Credit Cards - Yay or Nay?
Credit cards often get a bad rep, but when used responsibly they can be beneficial. It can be a go-to in a bind, and will help establish and build credit when used wisely. I got my first credit card as a sophomore in college. I found a company that offered a student card with a fairly low limit ($500) and decided to give it a shot. In an effort to not let the credit card get the best of me, I only allowed myself to charge about $100/month. I paid it off at the end of each month and didn’t allow the balance to carry over or accrue interest. The result: I graduated from college with a credit score in the mid 700s. My credit card was being used strictly as a means to establish good credit and not as a substitute for my savings or to buy things that I couldn’t afford. That’s where many consumers go wrong and end up with an unmanageable amount of credit card debit.

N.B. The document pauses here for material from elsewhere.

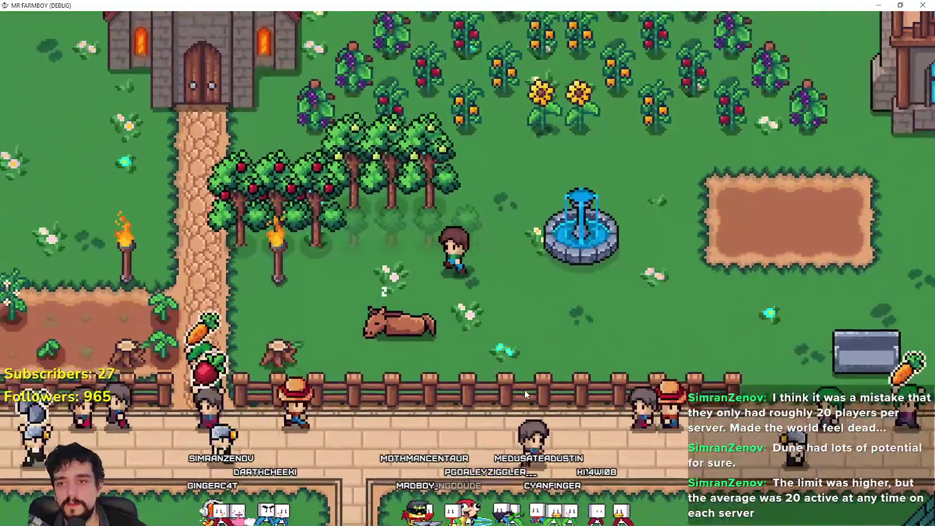
key(d)
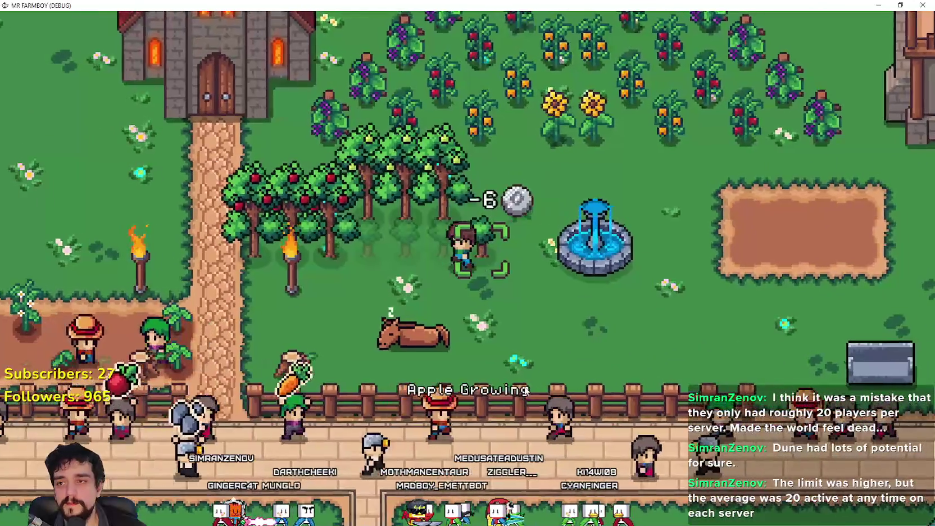
key(d)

Let’s explore the pros and cons for those of you considering getting your first credit card or for those who currently have a credit card and want to use it wisely and reap the benefits.
Great for situations that may put you in a financial bind when you don’t have cash on hand or immediate access to your savings.
Cash back and rewards
Many credit card companies offer cards that allow you to earn rewards points or cash back on things that you would normally purchase anyway such as gas and/or groceries. I prefer cash back cards because cash rewards are the most useful to me. Choose a cash back or rewards card that fits your needs and use that incentive to your advantage.
Offers more security than a debit card
In the case of fraudulent charges, credit cards are better at limiting your liability. The process of disputing fraudulent credit card charges is often more painless than disputing debit card theft, and less expensive in terms of liability. Most credit card companies hold you liable for $50 in fraudulent charges. If you fail to notify your bank of fraudulent debit charges in a timely manner, you may be liable for up to $500.
Related Post: 5 Tips To Better Manage Your Credit Card
Interest and late fees
If you carry over a balance from month to month, you will have to pay interest and may incur late fees as well. Credit card interest percentages tend to be in the upper teens to mid-twenties, and sometimes higher. Be sure to watch your balance and pay it in full if possible to avoid interest charges.
Easy to overspend
Credit cards make it really easy to spend money that you don’t have on things that you essentially can’t afford. My rule of thumb for non-emergency purchases: if you couldn’t afford to pay for it in cash or pay the credit card balance in full when it’s due, don’t charge it.
Having a credit card has its benefits and its drawbacks. The choices that you make with a credit card could make or break your financial situation. Be sure to consider all of these pros and cons (and shop around!) before deciding whether or not applying for a card is right for you.